* TEXT *

▼▼▼

Slaves are thus depicted as the colour of darkness and are regarded as insignificant to the colonialists.

However, while the Europeans’ opinion of Africans of Guinea was unjustifiably harsh, it was at least occasionally conceded that some of their faults might have been brought about by the traders’ behaviour. 

Barbot notes that: “If the negroes be generally crafty and treacherous it may well be said the Europeans have not dealt with them as becomes Christians, ‘having’ very unjustly and inhumanly, without any provocation, stolen away abundance of the people’.”

One is just left wondering, if the living conditions of the caboceers and kings left a lot to be desired, what about the the living conditions of the chained slaves held up in a barracoon?

By extrapolation, the slaves were confined to inhuman conditions.

But the caboceers and kings were not bothered.  

They mainly documented events concerning their welfare.

“If they survived the first twelve months at the ‘whiteman’s grave’, the factors were to some extent acclimatised to local conditions, and a few are known to have lasted thirty years in Guinea.

▲▲▲

* PROVIDED INFORMATION *
▼▼▼

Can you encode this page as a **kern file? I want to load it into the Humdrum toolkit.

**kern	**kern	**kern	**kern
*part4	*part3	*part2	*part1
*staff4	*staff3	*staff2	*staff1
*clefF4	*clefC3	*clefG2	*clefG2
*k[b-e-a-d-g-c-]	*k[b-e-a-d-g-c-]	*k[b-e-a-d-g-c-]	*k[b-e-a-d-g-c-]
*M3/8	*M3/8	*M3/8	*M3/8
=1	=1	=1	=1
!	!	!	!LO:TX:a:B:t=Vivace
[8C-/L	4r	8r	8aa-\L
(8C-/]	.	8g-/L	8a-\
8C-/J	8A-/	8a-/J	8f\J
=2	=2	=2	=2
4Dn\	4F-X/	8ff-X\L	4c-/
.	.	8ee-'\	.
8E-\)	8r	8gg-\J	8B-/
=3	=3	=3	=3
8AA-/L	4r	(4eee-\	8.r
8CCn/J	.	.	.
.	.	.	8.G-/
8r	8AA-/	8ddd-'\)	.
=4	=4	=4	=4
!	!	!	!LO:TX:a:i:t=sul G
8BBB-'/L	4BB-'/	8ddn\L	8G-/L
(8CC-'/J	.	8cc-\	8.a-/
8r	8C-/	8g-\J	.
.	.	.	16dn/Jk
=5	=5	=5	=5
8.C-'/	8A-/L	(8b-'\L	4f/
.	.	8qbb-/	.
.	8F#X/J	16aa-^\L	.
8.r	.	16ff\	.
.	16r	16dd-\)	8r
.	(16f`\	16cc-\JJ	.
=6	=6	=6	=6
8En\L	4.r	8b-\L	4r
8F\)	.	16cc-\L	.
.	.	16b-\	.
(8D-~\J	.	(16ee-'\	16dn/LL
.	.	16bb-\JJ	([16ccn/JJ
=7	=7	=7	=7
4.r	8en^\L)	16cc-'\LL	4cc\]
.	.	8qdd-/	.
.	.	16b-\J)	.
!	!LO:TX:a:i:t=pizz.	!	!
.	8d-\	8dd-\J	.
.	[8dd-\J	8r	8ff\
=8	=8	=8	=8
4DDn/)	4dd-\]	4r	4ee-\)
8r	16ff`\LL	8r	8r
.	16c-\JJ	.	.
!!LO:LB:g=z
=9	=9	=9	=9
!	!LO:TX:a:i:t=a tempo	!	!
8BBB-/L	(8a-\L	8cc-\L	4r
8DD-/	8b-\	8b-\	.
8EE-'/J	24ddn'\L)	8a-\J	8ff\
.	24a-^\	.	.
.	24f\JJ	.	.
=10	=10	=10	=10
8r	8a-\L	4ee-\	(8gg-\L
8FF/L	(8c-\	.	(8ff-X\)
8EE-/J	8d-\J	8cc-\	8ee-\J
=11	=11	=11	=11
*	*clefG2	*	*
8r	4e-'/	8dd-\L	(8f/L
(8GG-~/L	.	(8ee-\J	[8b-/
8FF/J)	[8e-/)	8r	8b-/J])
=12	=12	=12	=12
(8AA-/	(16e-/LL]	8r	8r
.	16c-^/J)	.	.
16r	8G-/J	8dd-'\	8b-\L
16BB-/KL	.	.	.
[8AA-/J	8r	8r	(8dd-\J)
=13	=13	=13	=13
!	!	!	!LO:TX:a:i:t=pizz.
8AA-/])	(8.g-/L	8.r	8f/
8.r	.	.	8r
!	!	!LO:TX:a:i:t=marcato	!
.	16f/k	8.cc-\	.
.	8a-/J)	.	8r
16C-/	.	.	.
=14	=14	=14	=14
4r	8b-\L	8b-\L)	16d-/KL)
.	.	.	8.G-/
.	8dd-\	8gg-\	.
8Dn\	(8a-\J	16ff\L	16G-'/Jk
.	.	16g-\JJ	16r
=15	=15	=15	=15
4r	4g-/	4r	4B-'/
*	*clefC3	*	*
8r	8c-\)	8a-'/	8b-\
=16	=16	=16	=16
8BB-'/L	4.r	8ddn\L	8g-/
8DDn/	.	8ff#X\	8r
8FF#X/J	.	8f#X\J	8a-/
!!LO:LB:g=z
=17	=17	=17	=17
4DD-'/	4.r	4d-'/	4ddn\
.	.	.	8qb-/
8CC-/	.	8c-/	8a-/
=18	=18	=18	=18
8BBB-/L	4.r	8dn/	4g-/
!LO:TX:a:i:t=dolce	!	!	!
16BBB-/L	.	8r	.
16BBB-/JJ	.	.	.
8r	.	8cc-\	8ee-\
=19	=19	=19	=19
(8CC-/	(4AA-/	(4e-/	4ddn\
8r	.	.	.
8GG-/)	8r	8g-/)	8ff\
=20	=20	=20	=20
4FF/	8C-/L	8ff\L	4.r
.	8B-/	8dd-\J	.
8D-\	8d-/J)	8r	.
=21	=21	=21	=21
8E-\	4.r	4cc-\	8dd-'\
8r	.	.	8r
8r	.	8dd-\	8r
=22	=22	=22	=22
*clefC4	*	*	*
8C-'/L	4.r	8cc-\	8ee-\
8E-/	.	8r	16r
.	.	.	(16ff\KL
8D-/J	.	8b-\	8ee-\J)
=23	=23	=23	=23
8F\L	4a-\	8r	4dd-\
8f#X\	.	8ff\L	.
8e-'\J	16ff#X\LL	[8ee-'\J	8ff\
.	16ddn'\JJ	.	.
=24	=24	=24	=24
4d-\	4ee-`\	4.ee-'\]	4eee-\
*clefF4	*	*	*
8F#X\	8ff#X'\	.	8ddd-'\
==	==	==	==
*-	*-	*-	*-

▲▲▲

* WHAT THE EXERCISE ASKS *
In the text on Europeans in Guinea, how long are a few factors known to have lasted in Guinea? The records are material separate from the text.

* REPLY TO THE EXERCISE *
Thirty years.